## Task directions
Rewrite the text of the items as a JSON list of strings, one string per line and with blank lines left out. Begin at the line that contains "2026 du réseau Guid'Asso Lozère !" and stop after the last line of the items.

## Material for the task
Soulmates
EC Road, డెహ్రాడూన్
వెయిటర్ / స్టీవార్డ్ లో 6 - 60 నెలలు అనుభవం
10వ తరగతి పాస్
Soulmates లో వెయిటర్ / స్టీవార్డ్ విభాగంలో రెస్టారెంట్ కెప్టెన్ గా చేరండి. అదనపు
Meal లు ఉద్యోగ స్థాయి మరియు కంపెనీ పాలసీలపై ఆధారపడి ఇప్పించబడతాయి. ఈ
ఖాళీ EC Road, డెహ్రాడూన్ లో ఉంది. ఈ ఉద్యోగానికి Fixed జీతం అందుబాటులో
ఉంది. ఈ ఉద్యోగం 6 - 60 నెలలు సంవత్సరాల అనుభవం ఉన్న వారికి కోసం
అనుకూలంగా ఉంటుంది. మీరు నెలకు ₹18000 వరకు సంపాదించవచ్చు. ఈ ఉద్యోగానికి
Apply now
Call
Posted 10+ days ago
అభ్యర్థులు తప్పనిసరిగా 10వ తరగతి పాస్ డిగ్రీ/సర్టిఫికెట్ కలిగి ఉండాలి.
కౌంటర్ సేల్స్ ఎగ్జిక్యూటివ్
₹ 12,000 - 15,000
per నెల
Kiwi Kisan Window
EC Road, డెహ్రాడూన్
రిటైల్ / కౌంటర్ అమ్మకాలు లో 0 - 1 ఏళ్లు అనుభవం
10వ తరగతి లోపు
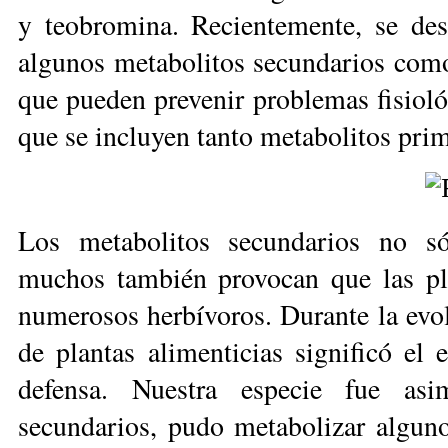
y teobromina. Recientemen­te, se de
algunos metabolitos secundarios como
que pueden prevenir problemas fisiol
que se incluyen tanto metabolitos pri
Los metabolitos secundarios no só
muchos también provocan que las pla
numerosos herbívoros. Durante la evol
de plantas alimenticias significó el 
defensa. Nuestra especie fue asi
secundarios, pudo metabolizar algunos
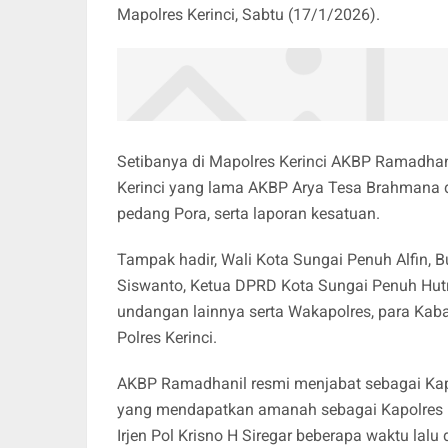
Mapolres Kerinci, Sabtu (17/1/2026).
Setibanya di Mapolres Kerinci AKBP Ramadhani
Kerinci yang lama AKBP Arya Tesa Brahmana 
pedang Pora, serta laporan kesatuan.
Tampak hadir, Wali Kota Sungai Penuh Alfin, B
Siswanto, Ketua DPRD Kota Sungai Penuh Hutrir
undangan lainnya serta Wakapolres, para Kabag
Polres Kerinci.
AKBP Ramadhanil resmi menjabat sebagai Kap
yang mendapatkan amanah sebagai Kapolres B
Irjen Pol Krisno H Siregar beberapa waktu lalu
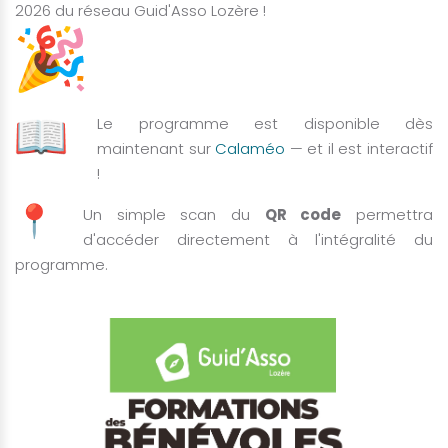
2026 du réseau Guid'Asso Lozère !
Le programme est disponible dès
maintenant sur
Calaméo
— et il est interactif
!
Un simple scan du
QR code
permettra
d'accéder directement à l'intégralité du
programme.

## Worked solution
[
  "2026 du réseau Guid'Asso Lozère !",
  "Le programme est disponible dès",
  "maintenant sur",
  "Calaméo",
  "— et il est interactif",
  "!",
  "Un simple scan du",
  "QR code",
  "permettra",
  "d'accéder directement à l'intégralité du",
  "programme."
]